(Page layout parsing data)
◇ ◇ ◇ ◇ ◇ ◇ ◇
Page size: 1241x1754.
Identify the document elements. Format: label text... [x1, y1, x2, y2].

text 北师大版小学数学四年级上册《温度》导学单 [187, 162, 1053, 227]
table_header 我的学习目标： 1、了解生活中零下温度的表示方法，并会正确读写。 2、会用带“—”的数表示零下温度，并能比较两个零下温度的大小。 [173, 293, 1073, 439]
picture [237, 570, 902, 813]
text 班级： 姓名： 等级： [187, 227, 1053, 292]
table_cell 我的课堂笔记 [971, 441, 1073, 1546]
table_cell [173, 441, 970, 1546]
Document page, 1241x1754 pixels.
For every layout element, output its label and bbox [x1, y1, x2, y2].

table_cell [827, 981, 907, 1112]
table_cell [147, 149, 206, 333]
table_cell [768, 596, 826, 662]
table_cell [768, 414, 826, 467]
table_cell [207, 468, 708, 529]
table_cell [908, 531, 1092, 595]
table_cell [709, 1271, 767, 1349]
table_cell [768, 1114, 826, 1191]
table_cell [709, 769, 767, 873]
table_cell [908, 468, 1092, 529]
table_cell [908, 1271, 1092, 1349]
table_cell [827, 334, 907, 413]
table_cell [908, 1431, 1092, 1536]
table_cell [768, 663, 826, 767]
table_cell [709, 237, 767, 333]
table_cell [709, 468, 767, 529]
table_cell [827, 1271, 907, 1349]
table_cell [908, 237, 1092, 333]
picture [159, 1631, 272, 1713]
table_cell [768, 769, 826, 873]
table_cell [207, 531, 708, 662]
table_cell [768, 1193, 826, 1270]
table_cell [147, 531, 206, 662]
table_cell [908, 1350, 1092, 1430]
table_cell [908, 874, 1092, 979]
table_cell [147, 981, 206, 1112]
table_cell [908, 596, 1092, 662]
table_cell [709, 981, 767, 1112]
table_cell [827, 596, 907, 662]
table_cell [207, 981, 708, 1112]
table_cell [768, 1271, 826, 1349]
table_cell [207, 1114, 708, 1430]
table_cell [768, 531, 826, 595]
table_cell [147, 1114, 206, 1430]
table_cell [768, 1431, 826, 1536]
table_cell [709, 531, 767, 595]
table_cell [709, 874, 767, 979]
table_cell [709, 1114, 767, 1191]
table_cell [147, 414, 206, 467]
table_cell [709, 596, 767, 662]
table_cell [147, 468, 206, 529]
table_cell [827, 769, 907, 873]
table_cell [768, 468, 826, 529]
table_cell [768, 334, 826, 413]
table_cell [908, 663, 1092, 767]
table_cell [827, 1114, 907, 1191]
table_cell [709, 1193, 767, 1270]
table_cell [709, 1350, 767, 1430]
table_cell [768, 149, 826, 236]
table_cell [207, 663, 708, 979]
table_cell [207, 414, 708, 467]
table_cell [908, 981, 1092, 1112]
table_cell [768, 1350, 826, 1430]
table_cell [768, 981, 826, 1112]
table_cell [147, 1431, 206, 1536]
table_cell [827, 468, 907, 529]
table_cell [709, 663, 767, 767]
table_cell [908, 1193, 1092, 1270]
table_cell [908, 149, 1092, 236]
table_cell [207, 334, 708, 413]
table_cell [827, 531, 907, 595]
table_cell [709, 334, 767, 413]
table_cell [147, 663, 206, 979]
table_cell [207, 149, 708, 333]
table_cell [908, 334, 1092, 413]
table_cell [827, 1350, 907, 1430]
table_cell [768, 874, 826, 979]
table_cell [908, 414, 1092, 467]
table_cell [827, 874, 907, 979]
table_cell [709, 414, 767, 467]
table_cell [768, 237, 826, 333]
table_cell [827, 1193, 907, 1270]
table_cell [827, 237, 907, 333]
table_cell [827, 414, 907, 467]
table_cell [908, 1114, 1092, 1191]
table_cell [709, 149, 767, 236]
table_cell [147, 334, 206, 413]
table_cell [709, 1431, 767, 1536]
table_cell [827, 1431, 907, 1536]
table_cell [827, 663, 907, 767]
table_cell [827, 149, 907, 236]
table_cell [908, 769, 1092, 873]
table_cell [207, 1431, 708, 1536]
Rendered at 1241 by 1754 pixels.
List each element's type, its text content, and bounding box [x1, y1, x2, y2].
◇ ◇ ◇ ◇ ◇ ◇ ◇
▶ [INSTRUCTIONS TO FOLLOW] As the exercise requires, copy out the data shown above word for word.

▶ [RESPONSE TO THIS TASK]
Page size: 1241x1754.
Identify the document elements. Format: label text... [x1, y1, x2, y2].

text 北师大版小学数学四年级上册《温度》导学单 [187, 162, 1053, 227]
table_header 我的学习目标： 1、了解生活中零下温度的表示方法，并会正确读写。 2、会用带“—”的数表示零下温度，并能比较两个零下温度的大小。 [173, 293, 1073, 439]
picture [237, 570, 902, 813]
text 班级： 姓名： 等级： [187, 227, 1053, 292]
table_cell 我的课堂笔记 [971, 441, 1073, 1546]
table_cell [173, 441, 970, 1546]
Document page, 1241x1754 pixels.
For every layout element, output its label and bbox [x1, y1, x2, y2].

table_cell [827, 981, 907, 1112]
table_cell [147, 149, 206, 333]
table_cell [768, 596, 826, 662]
table_cell [768, 414, 826, 467]
table_cell [207, 468, 708, 529]
table_cell [908, 531, 1092, 595]
table_cell [709, 1271, 767, 1349]
table_cell [768, 1114, 826, 1191]
table_cell [709, 769, 767, 873]
table_cell [908, 468, 1092, 529]
table_cell [908, 1271, 1092, 1349]
table_cell [827, 334, 907, 413]
table_cell [908, 1431, 1092, 1536]
table_cell [768, 663, 826, 767]
table_cell [709, 237, 767, 333]
table_cell [709, 468, 767, 529]
table_cell [827, 1271, 907, 1349]
table_cell [908, 237, 1092, 333]
picture [159, 1631, 272, 1713]
table_cell [768, 769, 826, 873]
table_cell [207, 531, 708, 662]
table_cell [768, 1193, 826, 1270]
table_cell [147, 531, 206, 662]
table_cell [908, 1350, 1092, 1430]
table_cell [908, 874, 1092, 979]
table_cell [147, 981, 206, 1112]
table_cell [908, 596, 1092, 662]
table_cell [709, 981, 767, 1112]
table_cell [827, 596, 907, 662]
table_cell [207, 981, 708, 1112]
table_cell [768, 1271, 826, 1349]
table_cell [207, 1114, 708, 1430]
table_cell [768, 531, 826, 595]
table_cell [147, 1114, 206, 1430]
table_cell [768, 1431, 826, 1536]
table_cell [709, 531, 767, 595]
table_cell [709, 874, 767, 979]
table_cell [709, 1114, 767, 1191]
table_cell [147, 414, 206, 467]
table_cell [709, 596, 767, 662]
table_cell [147, 468, 206, 529]
table_cell [827, 769, 907, 873]
table_cell [768, 468, 826, 529]
table_cell [768, 334, 826, 413]
table_cell [908, 663, 1092, 767]
table_cell [827, 1114, 907, 1191]
table_cell [709, 1193, 767, 1270]
table_cell [709, 1350, 767, 1430]
table_cell [768, 149, 826, 236]
table_cell [207, 663, 708, 979]
table_cell [207, 414, 708, 467]
table_cell [908, 981, 1092, 1112]
table_cell [768, 1350, 826, 1430]
table_cell [768, 981, 826, 1112]
table_cell [147, 1431, 206, 1536]
table_cell [827, 468, 907, 529]
table_cell [709, 663, 767, 767]
table_cell [908, 1193, 1092, 1270]
table_cell [908, 149, 1092, 236]
table_cell [207, 334, 708, 413]
table_cell [827, 531, 907, 595]
table_cell [709, 334, 767, 413]
table_cell [147, 663, 206, 979]
table_cell [207, 149, 708, 333]
table_cell [908, 334, 1092, 413]
table_cell [827, 1350, 907, 1430]
table_cell [768, 874, 826, 979]
table_cell [908, 414, 1092, 467]
table_cell [827, 874, 907, 979]
table_cell [709, 414, 767, 467]
table_cell [768, 237, 826, 333]
table_cell [827, 1193, 907, 1270]
table_cell [827, 237, 907, 333]
table_cell [827, 414, 907, 467]
table_cell [908, 1114, 1092, 1191]
table_cell [709, 149, 767, 236]
table_cell [147, 334, 206, 413]
table_cell [709, 1431, 767, 1536]
table_cell [827, 1431, 907, 1536]
table_cell [827, 663, 907, 767]
table_cell [827, 149, 907, 236]
table_cell [908, 769, 1092, 873]
table_cell [207, 1431, 708, 1536]
Rendered at 1241 by 1754 pixels.
List each element's type, its text content, and bounding box [x1, y1, x2, y2].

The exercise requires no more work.